Early on, we didn't trust the agent very much, so the harness would double-check its work after every task, force a commit, and push. As models got smarter, we started moving logic out of the harness and into tools the agent controls. A year ago, multi-repo setups required hardcoded harness behavior. Now, we can give the agent the repo layout, expose tools for branches and PRs, and let it decide how to do the work.

The same thing happened with CI Autofix, where earlier versions of our cloud agent harness contained logic for grabbing job failure logs and writing them to the VM. Now, we just give the agent access to the GitHub CLI and automatically write large outputs to files it can search through. The notification to the agent got much simpler, and we expect that trend to continue.

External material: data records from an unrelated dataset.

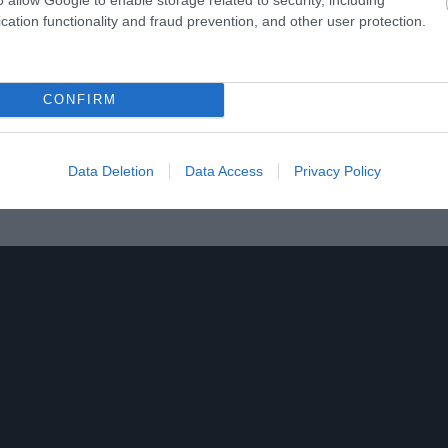
cation functionality and fraud prevention, and other user protection.
pecial events including Rural Antics Workshops, special events
CONFIRM
, opens on Saturdays from Easter to Christmas plus more freque
 hours.
Data Deletion
Data Access
Privacy Policy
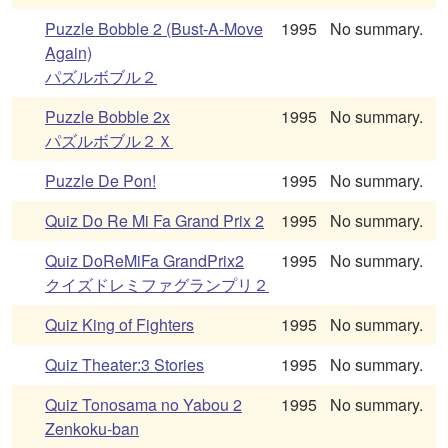
Puzzle Bobble 2 (Bust-A-Move
1995
No summary.
Again)
パズルボブル２
Puzzle Bobble 2x
1995
No summary.
パズルボブル２Ｘ
Puzzle De Pon!
1995
No summary.
Quiz Do Re Mi Fa Grand Prix 2
1995
No summary.
Quiz DoReMiFa GrandPrix2
1995
No summary.
クイズドレミファグランプリ２
Quiz King of Fighters
1995
No summary.
Quiz Theater:3 Stories
1995
No summary.
Quiz Tonosama no Yabou 2
1995
No summary.
Zenkoku-ban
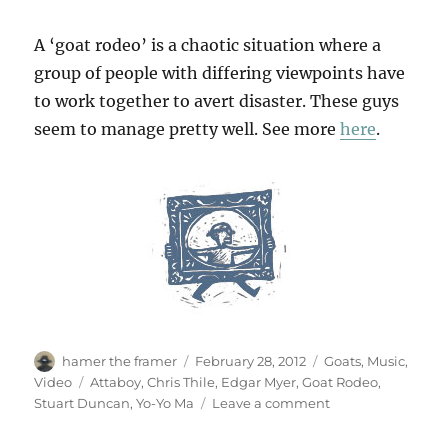
A ‘goat rodeo’ is a chaotic situation where a
group of people with differing viewpoints have
to work together to avert disaster. These guys
seem to manage pretty well. See more
here
.
Author
Posted
Categories
hamer the framer
February 28, 2012
Goats
,
Music
,
on
Tags
Video
Attaboy
,
Chris Thile
,
Edgar Myer
,
Goat Rodeo
,
on
Stuart Duncan
,
Yo-Yo Ma
Leave a comment
The
Goat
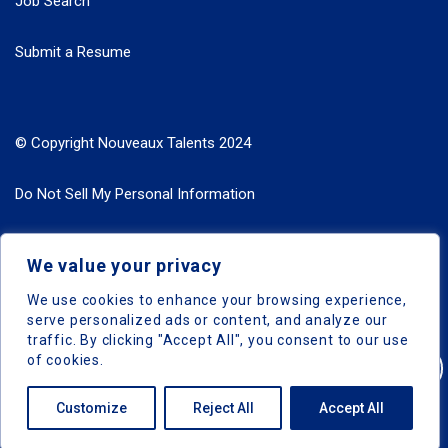
Job Search
Submit a Resume
© Copyright Nouveaux Talents 2024
Do Not Sell My Personal Information
Search Jobs by Roles
We value your privacy
Search Jobs by Location
We use cookies to enhance your browsing experience,
serve personalized ads or content, and analyze our
traffic. By clicking "Accept All", you consent to our use
of cookies.
Nouveaux Talents © 2024, All Right Reserved
Customize
Reject All
Accept All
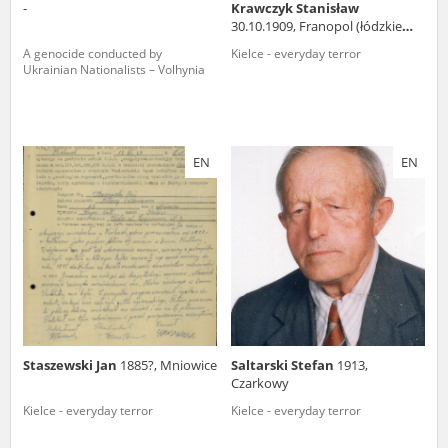
-
Krawczyk Stanisław
30.10.1909, Franopol (łódzkie
voivodeship)
A genocide conducted by
Kielce - everyday terror
Ukrainian Nationalists – Volhynia
EN
EN
Staszewski Jan
1885?, Mniowice
Saltarski Stefan
1913,
Czarkowy
Kielce - everyday terror
Kielce - everyday terror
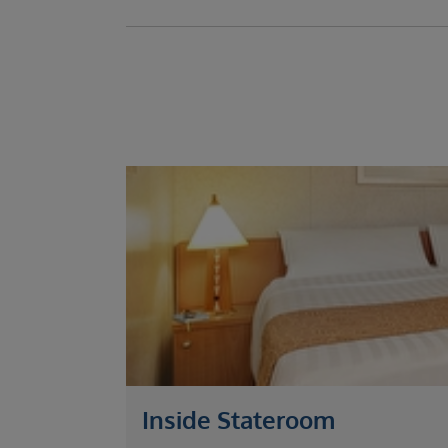
Inside Stateroom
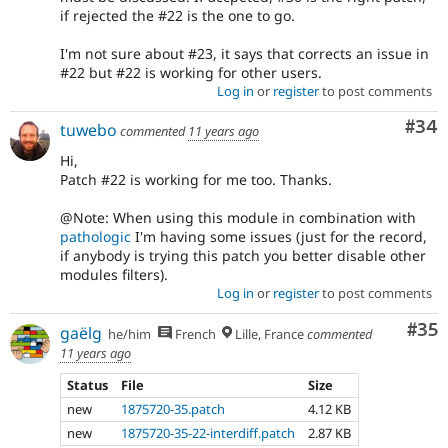
if rejected the #22 is the one to go.
I'm not sure about #23, it says that corrects an issue in
#22 but #22 is working for other users.
Log in
or
register
to post comments
Com
#34
tuwebo
commented
11 years ago
Hi,
Patch #22 is working for me too. Thanks.
@Note: When using this module in combination with
pathologic
I'm having some issues (just for the record,
if anybody is trying this patch you better disable other
modules filters).
Log in
or
register
to post comments
Com
#35
gaëlg
he/him
French
Lille, France
commented
11 years ago
Status
File
Size
new
1875720-35.patch
4.12 KB
new
1875720-35-22-interdiff.patch
2.87 KB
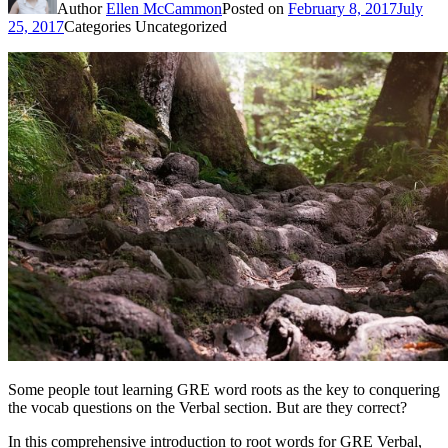
Author
Ellen McCammon
Posted on
February 8, 2017
July
25, 2017
Categories
Uncategorized
Some people tout learning GRE word roots as the key to conquering
the vocab questions on the Verbal section. But are they correct?
In this comprehensive introduction to root words for GRE Verbal,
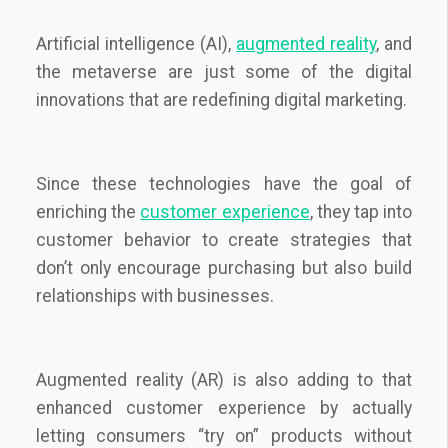
Artificial intelligence (AI),
augmented reality
, and
the metaverse are just some of the digital
innovations that are redefining digital marketing.
Since these technologies have the goal of
enriching the
customer experience
, they tap into
customer behavior to create strategies that
don’t only encourage purchasing but also build
relationships with businesses.
Augmented reality (AR) is also adding to that
enhanced customer experience by actually
letting consumers “try on” products without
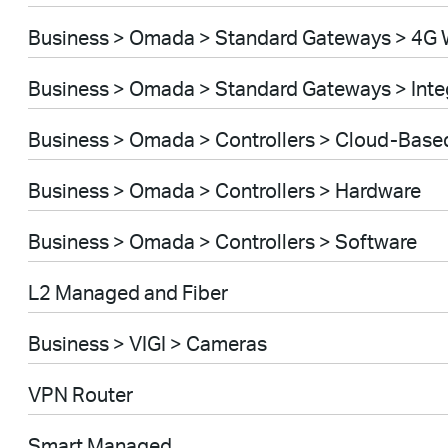
Business > Omada > Standard Gateways > 4G 
Business > Omada > Standard Gateways > Int
Business > Omada > Controllers > Cloud-Base
Business > Omada > Controllers > Hardware
Business > Omada > Controllers > Software
L2 Managed and Fiber
Business > VIGI > Cameras
VPN Router
Smart Managed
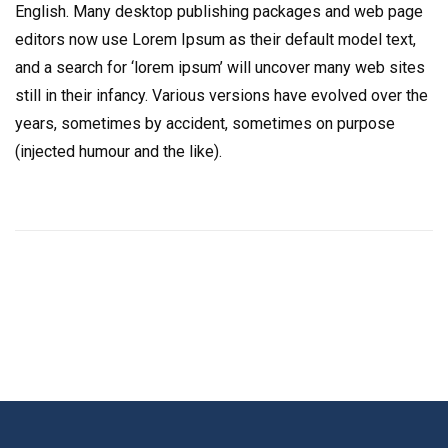
English. Many desktop publishing packages and web page
editors now use Lorem Ipsum as their default model text,
and a search for ‘lorem ipsum’ will uncover many web sites
still in their infancy. Various versions have evolved over the
years, sometimes by accident, sometimes on purpose
(injected humour and the like).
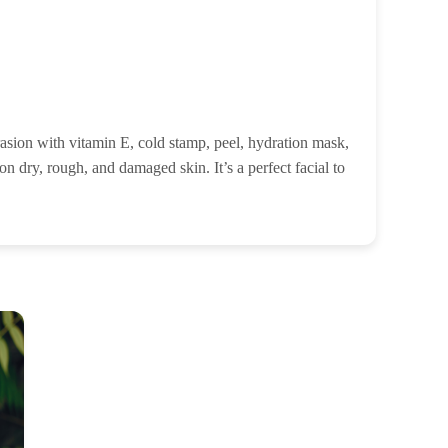
rasion with vitamin E, cold stamp, peel, hydration mask,
n dry, rough, and damaged skin. It’s a perfect facial to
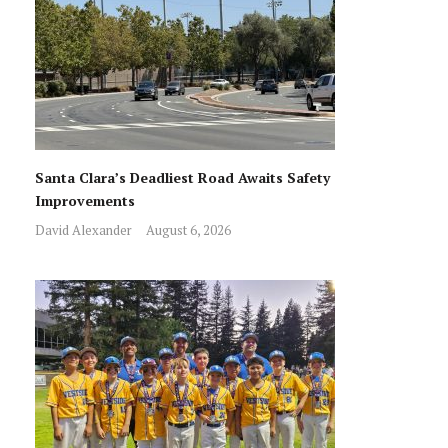
Santa Clara’s Deadliest Road Awaits Safety
Improvements
David Alexander
August 6, 2026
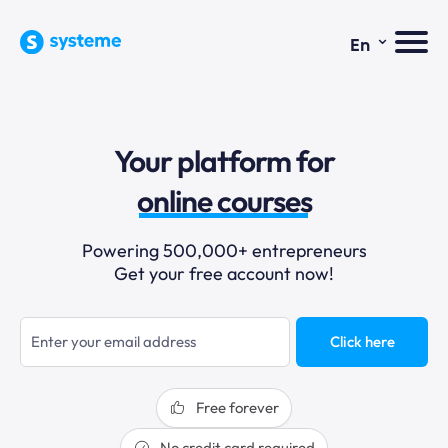
⌄
En
sales funnels
Your platform for
email marketing
online courses
selling online
Powering 500,000+ entrepreneurs
Get your free account now!
blogging
sales funnels
Click here
Free forever
No credit card required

The harness isn’t going away so much as what it contains is changing. Computer use is a good example right now. Our cloud agent harness has a dedicated subagent type for computer use, with its own model routing, custom prompting, and screen recording. The VNC and Chrome belong to the environment, which is shared between the parent agent and the subagent. This lets the parent make use of them directly, for example, by running a Playwright script. We use this scaffolding because models aren't quite ready to handle computer use on their own, but the agent still controls when to invoke it.

Cloud agents also need different kinds of prompts in the harness than local agents do. We encourage them to be more autonomous, because the cost of blocking is much higher. Locally, you know when an agent has stopped and is waiting for permission, but in the cloud, it could sit there for hours before you go back and check on it.

Self-healing agent environments

Looking forward, we're focused on moving past the binary choice between holding the agent’s hand and getting out of its way. A better pattern is to give the agent tools for understanding the system around it.

We want cloud agents to be able to report when secrets are missing, network access is blocked, or when their environment is otherwise preventing them from making progress, and to then be able to act in a self-healing way. In a recent research blog we talked about one path for achieving this which we call “autoinstall.”

Cloud agents have improved immensely in just the last few months, and we expect the rate of change to only accelerate from here. Cursor cloud agents let teams take advantage of this expansive surface without having to build or maintain the infrastructure underneath it.